宁熙晨重重的呼了口气,移开目光,强迫自己无视身上胡作非为的那只手,抖着手发动车子,驱车回大院。
那家酒楼离大院不算远,十分钟的路程。
很短,但宁熙晨开着车子,却出了身八百米短跑的热汗。
车子停在自家院子里,宁熙晨气喘吁吁的,浑身都是汗水,就像刚从水里面捞出来似的,慌忙抓住傅清雨不安分的手,“傅小姐”
话才刚出口,蓦地卡主。
宁熙晨惊愕的看着傅清雨伸过来的另一只手,整个人懵了。
好一会儿,才回过神来,重重的咳了几声,泛红着脸,把傅清雨的手从自己的腰带上拿开,声音沙哑得不像话,“傅小姐,我送你回”

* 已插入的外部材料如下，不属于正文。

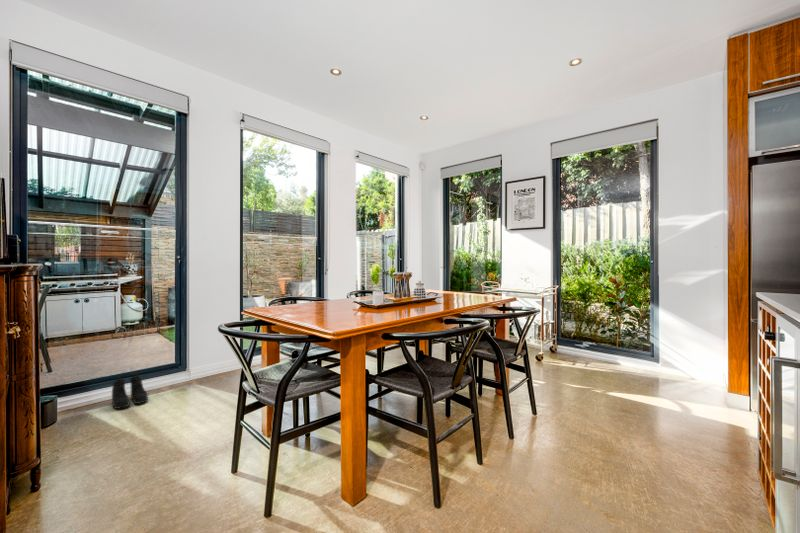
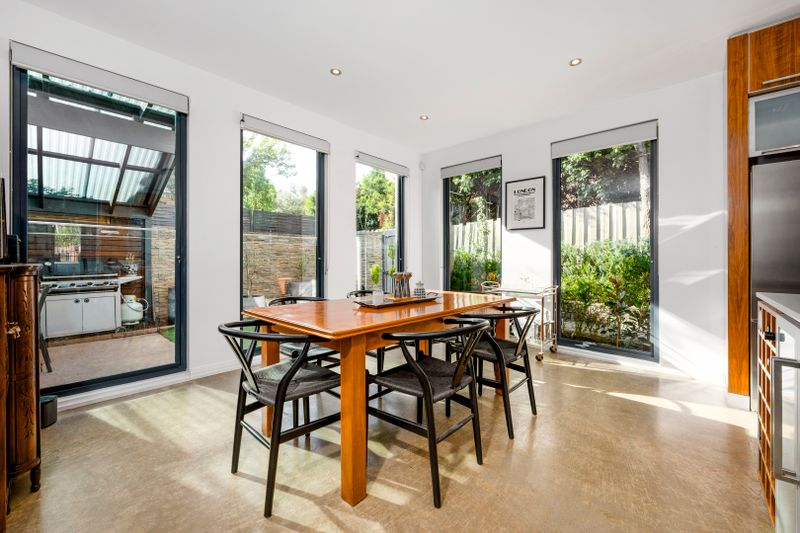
- boots [111,374,149,410]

话同样没说完,话音再次顿住,宁熙晨哭笑不得的看着双手双脚并用,从副驾驶座那边爬过来,正吃力的往自己身上爬的傅清雨。
见过不少醉酒耍酒疯的女人,但像傅清雨这种,醉了就往男人身上乱摸不停揩油,甚至还往男人身上爬的,宁熙晨还是第一次见。
宁熙晨叹了口气,没将傅清雨推开,扶了扶她,让她在自己腿上坐稳。
傅清雨在宁熙晨怀里找到舒适位置坐好后,就像只树袋熊一样长开双臂抱着宁熙晨,乖乖的趴在他身上不动了。
傅清雨酒量其实不错,不轻易醉,可一旦喝醉,就会一改平日反感触碰男人的毛病,只要是个人在跟前站着,不是亲就是摸。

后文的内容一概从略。